Small business aid bill

“Republicans do not agree that nothing is better than something for working families.”

Senate Majority Leader Mitch McConnell announced today that the Senate will vote on a “targeted” Coronavirus relief bill as the White House and House of Representatives remain at an impasse.

The Senate, scheduled to resume their legislative session next Monday, has largely been left out of negotiations between Treasury Secretary Steve Mnuchin and Speaker of the House Nancy Pelosi. The bill will provide more money for the Paycheck Protection Program, liability protection for businesses, and funding for schools and hospitals.

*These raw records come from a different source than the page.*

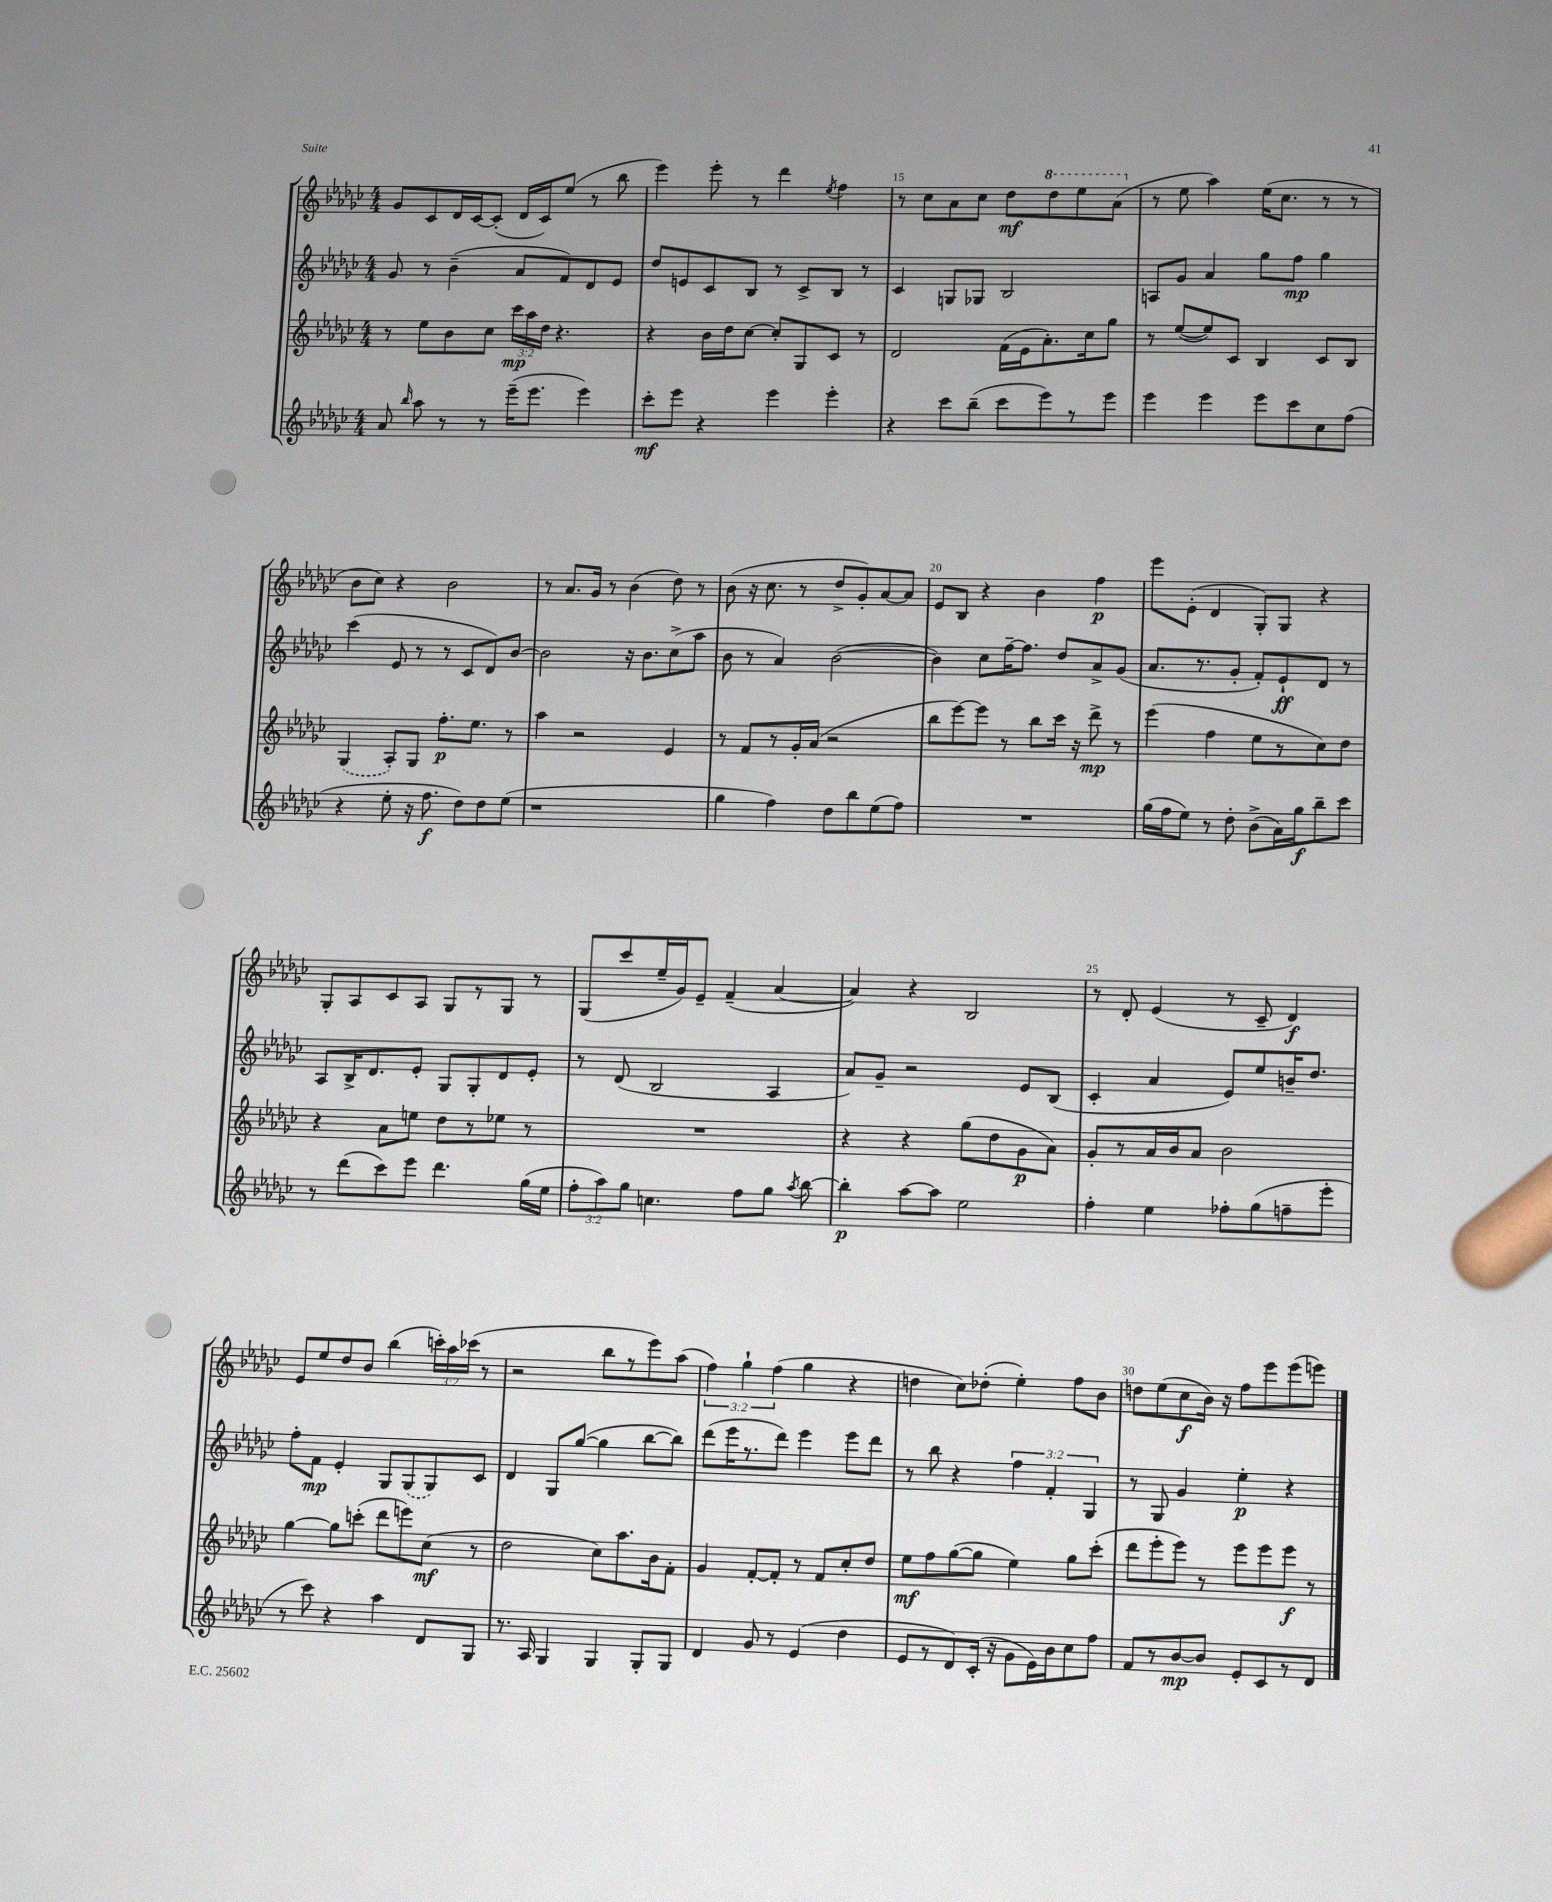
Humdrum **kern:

**kern	**dynam	**kern	**dynam	**kern	**dynam	**kern	**dynam
*part4	*part4	*part3	*part3	*part2	*part2	*part1	*part1
*staff4	*staff4	*staff3	*staff3	*staff2	*staff2	*staff1	*staff1
*clefG2	*	*clefG2	*	*clefG2	*	*clefG2	*
*k[b-e-a-d-g-c-]	*	*k[b-e-a-d-g-c-]	*	*k[b-e-a-d-g-c-]	*	*k[b-e-a-d-g-c-]	*
*M4/4	*	*M4/4	*	*M4/4	*	*M4/4	*
=13	=13	=13	=13	=13	=13	=13	=13
8a-/	.	8r	.	8g-/	.	8g-/L	.
16qqbb-/	.	.	.	.	.	.	.
8aa-\	.	8ee-\L	.	8r	.	8c-/	.
8r	.	8b-\	.	(4b-~\	.	16d-/L	.
.	.	.	.	.	.	[16c-/J	.
8r	.	8cc-\J	.	.	.	(8c-'/J]	.
(16eee-~\KL	.	24ccc-\LL	mp	8a-/L	.	16d-/LL	.
.	.	24aa-\	.	.	.	.	.
8.eee-\J	.	.	.	.	.	16c-/J)	.
.	.	24dd-\JJ	.	.	.	.	.
.	.	4.r	.	8f/)	.	(8ee-/J	.
4eee-\)	.	.	.	8d-/	.	8r	.
.	.	.	.	8e-/J	.	8bb-\	.
=14	=14	=14	=14	=14	=14	=14	=14
8ccc-'\L	mf	4r	.	8dd-/L	.	4eee-\)	.
8eee-\J	.	.	.	8en/	.	.	.
4r	.	16b-\LL	.	8c-/	.	8eee-'\	.
.	.	16dd-\J	.	.	.	.	.
.	.	[8cc-\J	.	8B-/J	.	8r	.
4eee-\	.	8cc-'/L]	.	8r	.	4ddd-\	.
.	.	8G-/	.	8c-^/L	.	.	.
.	.	.	.	.	.	8qee-/	.
4eee-'\	.	8c-/J	.	8B-/J	.	4ff\	.
.	.	8r	.	8r	.	.	.
=15	=15	=15	=15	=15	=15	=15	=15
4r	.	2d-/	.	4c-/	.	8r	.
.	.	.	.	.	.	8cc-\L	.
8ccc-\L	.	.	.	8Gn/L	.	8a-\	.
(8bb-~\J	.	.	.	8G-X/J	.	8cc-\J	.
8ccc-\L	.	(16f\LL	.	2B-/	.	8dd-\L	mf
.	.	16e-\J	.	.	.	.	.
*	*	*	*	*	*	*8va	*
8eee-\)	.	8.a-'\)	.	.	.	8ddd-\	.
8r	.	.	.	.	.	8eee-\	.
.	.	16cc-\k	.	.	.	.	.
8eee-\J	.	8gg-\J	.	.	.	(8aa-\J	.
=16	=16	=16	=16	=16	=16	=16	=16
*	*	*	*	*	*	*X8va	*
4eee-\	.	8r	.	8An/L	.	8r	.
.	.	([8ee-/L	.	8g-/J	.	8ee-\	.
4eee-\	.	8ee-/])	.	4a-/	.	4aa-\)	.
.	.	8c-/J	.	.	.	.	.
8eee-\L	.	4B-/	.	8gg-\L	.	(16ee-\KL	.
.	.	.	.	.	.	8.cc-\J	.
8ccc-\	.	.	.	8ff\J	mp	.	.
8cc-\	.	8c-/L	.	4gg-\	.	8r	.
(8ff\J	.	8B-/J	.	.	.	8r	.
!!LO:LB:g=z
=17	=17	=17	=17	=17	=17	=17	=17
4r	.	(4G-/	.	(4ccc-\	.	8b-\L	.
.	.	.	.	.	.	8cc-\J)	.
8ee-'\	.	8A-'/L)	.	8e-/	.	4r	.
16r	.	8G-/J	.	8r	.	.	.
8.ff\	f	.	.	.	.	.	.
.	.	8.ff'\L	p	8r	.	2b-\	.
8dd-\L)	.	.	.	8c-/L	.	.	.
.	.	8.ee-\J	.	.	.	.	.
8dd-\	.	.	.	8d-/)	.	.	.
(8ee-\J	.	8r	.	[8b-/J	.	.	.
=18	=18	=18	=18	=18	=18	=18	=18
1r	.	4aa-\	.	2b-\]	.	8r	.
.	.	.	.	.	.	8.a-/L	.
.	.	2r	.	.	.	.	.
.	.	.	.	.	.	16g-/Jk	.
.	.	.	.	.	.	8r	.
.	.	.	.	16r	.	(4b-\	.
.	.	.	.	8.b-\L	.	.	.
.	.	4e-/	.	(8cc-^\	.	8dd-\)	.
.	.	.	.	8aa-\J	.	8r	.
=19	=19	=19	=19	=19	=19	=19	=19
4gg-\	.	8r	.	8b-\	.	(8b-\	.
.	.	8f/L	.	8r	.	16r	.
.	.	.	.	.	.	8.cc-\	.
4ff\)	.	8r	.	4a-/)	.	.	.
.	.	16g-'/L	.	.	.	8r	.
.	.	(16a-/JJ	.	.	.	.	.
8dd-\L	.	2r	.	([2b-\	.	8dd-^/L	.
8bb-\	.	.	.	.	.	8g-'/)	.
(8ee-\	.	.	.	.	.	[8a-/	.
8ff\J)	.	.	.	.	.	8a-/J]	.
=20	=20	=20	=20	=20	=20	=20	=20
1r	.	8bb-\L	.	4b-\])	.	8e-/L	.
.	.	[8eee-\)	.	.	.	8B-/J	.
.	.	8eee-\J]	.	8cc-\L	.	4r	.
.	.	8r	.	[16ff~\K	.	.	.
.	.	.	.	8.ff\J]	.	.	.
.	.	8bb-\L	.	.	.	4b-\	.
.	.	16ccc-\Jk	.	8dd-/L	.	.	.
.	.	16r	.	.	.	.	.
.	.	8ddd-^\	mp	8a-^/	.	4ff\	p
.	.	8r	.	(8g-/J	.	.	.
=21	=21	=21	=21	=21	=21	=21	=21
(16gg-\LL	.	(4eee-\	.	8.a-/L	.	8eee-\L	.
16ff\J	.	.	.	.	.	.	.
8ee-\J)	.	.	.	.	.	(8e-'\J	.
.	.	.	.	8.r	.	.	.
8r	.	4ff\	.	.	.	4d-/	.
8dd-'\	.	.	.	8g-'/J	.	.	.
(8b-^\L	.	8ee-\L	.	8f'/L)	.	8G-'/L)	.
16a-\L)	.	8r	.	8e-`/	ff	8G-/J	.
16gg-\J	f	.	.	.	.	.	.
8bb-~\	.	8cc-\)	.	8d-/J	.	4r	.
8ccc-\J	.	8dd-\J	.	8r	.	.	.
!!LO:LB:g=z
=22	=22	=22	=22	=22	=22	=22	=22
8r	.	4r	.	8A-/L	.	8G-'/L	.
(8ddd-\L	.	.	.	16B-^/K	.	8A-/	.
.	.	.	.	8.d-/	.	.	.
8ccc-\)	.	8a-\L	.	.	.	8c-/	.
8eee-\J	.	8een\J	.	8e-'/J	.	8A-/J	.
4.ddd-\	.	8dd-\L	.	8G-/L	.	8G-/L	.
.	.	8r	.	8G-'/	.	8r	.
.	.	8ee-X\J	.	8d-/	.	8G-/J	.
(16gg-\LL	.	8r	.	8e-'/J	.	8r	.
16ee-\JJ	.	.	.	.	.	.	.
=23	=23	=23	=23	=23	=23	=23	=23
12ff'\L	.	1r	.	8r	.	(8G-/L	.
12aa-\)	.	.	.	.	.	.	.
.	.	.	.	(8d-/	.	8ccc-/	.
12gg-\J	.	.	.	.	.	.	.
4.ccn\	.	.	.	2B-/	.	16ee-~/L	.
.	.	.	.	.	.	16g-/J)	.
.	.	.	.	.	.	8e-~/J	.
.	.	.	.	.	.	(4f~/	.
8ff\L	.	.	.	.	.	.	.
8gg-\J	.	.	.	4A-/	.	[4a-/	.
8qaa-/	.	.	.	.	.	.	.
[8bb-\	.	.	.	.	.	.	.
=24	=24	=24	=24	=24	=24	=24	=24
4bb-'\]	p	4r	.	8a-/L)	.	4a-/])	.
.	.	.	.	8g-~/J	.	.	.
[8aa-\L	.	4r	.	2r	.	4r	.
8aa-\J]	.	.	.	.	.	.	.
2ee-\	.	(8gg-\L	.	.	.	2B-/	.
.	.	8dd-\	.	.	.	.	.
.	.	8g-\	p	8e-/L	.	.	.
.	.	8a-\J)	.	(8B-/J	.	.	.
=25	=25	=25	=25	=25	=25	=25	=25
4ff'\	.	8g-'/L	.	4c-'/	.	8r	.
.	.	8r	.	.	.	8d-'/	.
4ee-\	.	16a-/L	.	4a-/	.	(4e-/	.
.	.	16b-/J	.	.	.	.	.
.	.	8a-/J	.	.	.	.	.
8ff-X'\L	.	2b-\	.	8e-/L)	.	8r	.
(8gg-\	.	.	.	8ee-/	.	8c-~/	.
8ffn~\	.	.	.	16bn~/K	.	4d-/)	f
.	.	.	.	8.dd-/J	.	.	.
8eee-'\J	.	.	.	.	.	.	.
!!LO:LB:g=z
=26	=26	=26	=26	=26	=26	=26	=26
8r	.	[4gg-\	.	8ff'\L	.	8e-/L	.
8ccc-\)	.	.	.	8f\J	mp	8ee-/	.
4r	.	8gg-\L]	.	4e-'/	.	8dd-/	.
.	.	(8cccn'\J	.	.	.	8b-/J	.
4aa-\	.	8ddd-\L	.	8G-/L	.	(4bb-\	.
.	.	8eeen\)	.	(8G-/	.	.	.
8d-/L	.	(8cc-\J	mf	8G-/)	.	24cccn'\LL)	.
.	.	.	.	.	.	24aa-\	.
.	.	.	.	.	.	(24ccc-X\JJ	.
8G-/J	.	8r	.	8c-/J	.	8r	.
=27	=27	=27	=27	=27	=27	=27	=27
8.r	.	2dd-\	.	4d-/	.	2r	.
16A-/	.	.	.	.	.	.	.
4G-/	.	.	.	8G-/L	.	.	.
.	.	.	.	([8gg-/J	.	.	.
4G-/	.	8cc-\L)	.	4gg-\]	.	8bb-\L	.
.	.	8.aa-\	.	.	.	8r	.
8G-'/L	.	.	.	[8bb-\L	.	8eee-\)	.
.	.	16b-\k	.	.	.	.	.
8G-/J	.	8f'\J	.	8bb-\J])	.	(8aa-\J	.
=28	=28	=28	=28	=28	=28	=28	=28
4d-/	.	4g-/	.	(8ddd-\L	.	6ff\)	.
.	.	.	.	16eee-\K	.	.	.
.	.	.	.	.	.	6gg-`\	.
.	.	.	.	8.r	.	.	.
8g-/	.	[8f'/L	.	.	.	.	.
.	.	.	.	.	.	(6ff\	.
8r	.	8f'/J]	.	8ddd-\J)	.	.	.
(4e-/	.	8r	.	4eee-\	.	4gg-\	.
.	.	8f/L	.	.	.	.	.
4dd-\	.	8cc-'/	.	8eee-\L	.	4r	.
.	.	8dd-/J	.	8ddd-\J	.	.	.
=29	=29	=29	=29	=29	=29	=29	=29
8e-/L	.	8ee-\L	mf	8r	.	4ddn\	.
8r	.	8ff\	.	8bb-\	.	.	.
8d-/)	.	([8gg-\	.	4r	.	8cc-\L)	.
(16c-'/Jk	.	8gg-\J]	.	.	.	(8dd-X'\J	.
16r	.	.	.	.	.	.	.
8g-\L	.	4ee-\)	.	6ff\	.	4ee-'\)	.
16e-\L)	.	.	.	.	.	.	.
.	.	.	.	6f'/	.	.	.
16b-\J	.	.	.	.	.	.	.
8cc-\	.	8gg-\L	.	.	.	8ff\L	.
.	.	.	.	6G-/	.	.	.
8ff\J	.	(8ccc-'\J	.	.	.	8b-\J	.
=30	=30	=30	=30	=30	=30	=30	=30
8f/L	.	8ddd-\L	.	8r	.	8ddn\L	.
8r	.	8eee-'\	.	8G-/	.	(8ee-\	.
[8b-/	mp	8eee-\J)	.	4g-/	.	8cc-\	f
8b-/J]	.	8r	.	.	.	16b-\Jk)	.
.	.	.	.	.	.	16r	.
8e-'/L	.	8eee-\L	.	4ee-'\	p	8ff\L	.
8c-/	.	8eee-\	.	.	.	8eee-\	.
8r	.	8eee-\J	f	4r	.	(8eee-\	.
8d-/J	.	8r	.	.	.	8eeen\J)	.
==	==	==	==	==	==	==	==
*-	*-	*-	*-	*-	*-	*-	*-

So far, Democrats have rejected any offers for pared-down aid packages.

Prime Day

“It gives small businesses like us the ability to kind of just plug into the world’s best fulfillment network and a website, which gets traffic many times more than we could on our own website.”

Despite the concerted efforts of small business owners to encourage shoppers to support local businesses with their holiday dollars this year, many SBOs note that Amazon Prime Day brings in much needed revenue.

Prime Day, which begins at midnight tonight, gives as many as 1.7 million small and medium-sized businesses an opportunity to peddle their wares on the e-commerce site.

Permanent unemployment

“We’re still at a high level of layoffs in the economy. The new job losses will, by and large, be perceived as permanent.”

Economists have noted 2 troubling trends in the country’s ongoing unemployment data. First, after months of furloughs and temporary layoffs, the number of permanent job losses is rising. And second, more people have been unemployed for longer amounts of time.

The number of permanently unemployed people has grown to just under 4 million, while more than 800,000 people filed for first-time unemployment benefits last week.

Economists consider a person as being unemployed “long term” after they’ve been out of work for a period exceeding six months. As of September, 2.4 million Americans had been unemployed for 27 weeks or more — an increase of 781,000 from the previous month.